Web document revisions |
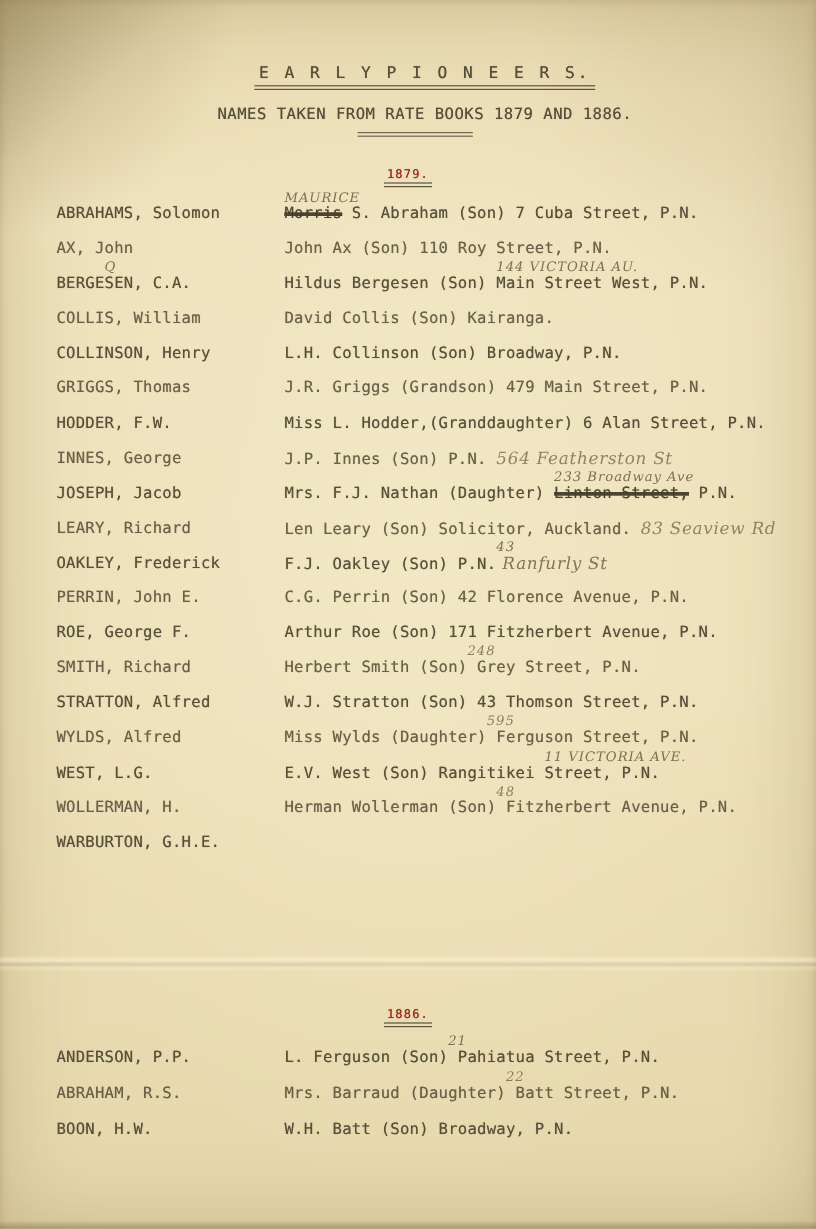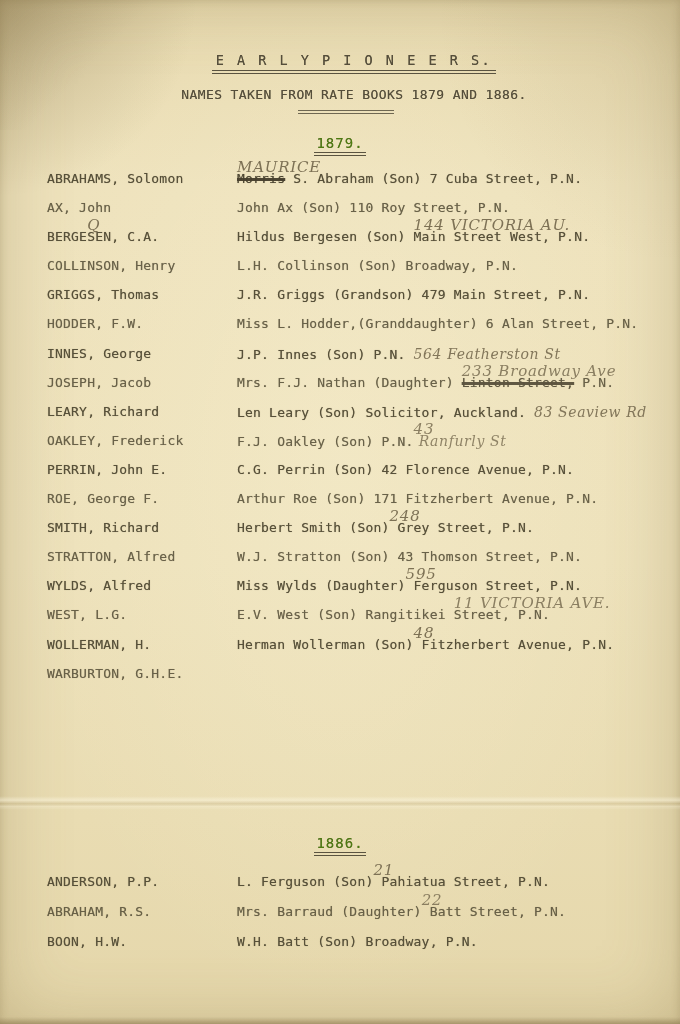--- a/index.html
+++ b/index.html
@@ -32,7 +32,7 @@
   .section-1{top:833px;}
   .sec-head{position:absolute;top:0;left:0;right:0;text-align:center;}
   .sec-head span{
-    display:inline-block;font-size:14px;letter-spacing:1px;color:#4d7c0f;
+    display:inline-block;font-size:10px;letter-spacing:1px;color:#b91c1c;
     border-bottom:4px double #5a5340;padding:0 2px 1px 2px;
     text-shadow:0 0 .6px rgba(85,78,59,.8);
   }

Exercise goal |
Give back every record above exactly as written, skipping each picture.

Output of the task |
--- a/index.html
+++ b/index.html
@@ -32,7 +32,7 @@
   .section-1{top:833px;}
   .sec-head{position:absolute;top:0;left:0;right:0;text-align:center;}
   .sec-head span{
-    display:inline-block;font-size:14px;letter-spacing:1px;color:#4d7c0f;
+    display:inline-block;font-size:10px;letter-spacing:1px;color:#b91c1c;
     border-bottom:4px double #5a5340;padding:0 2px 1px 2px;
     text-shadow:0 0 .6px rgba(85,78,59,.8);
   }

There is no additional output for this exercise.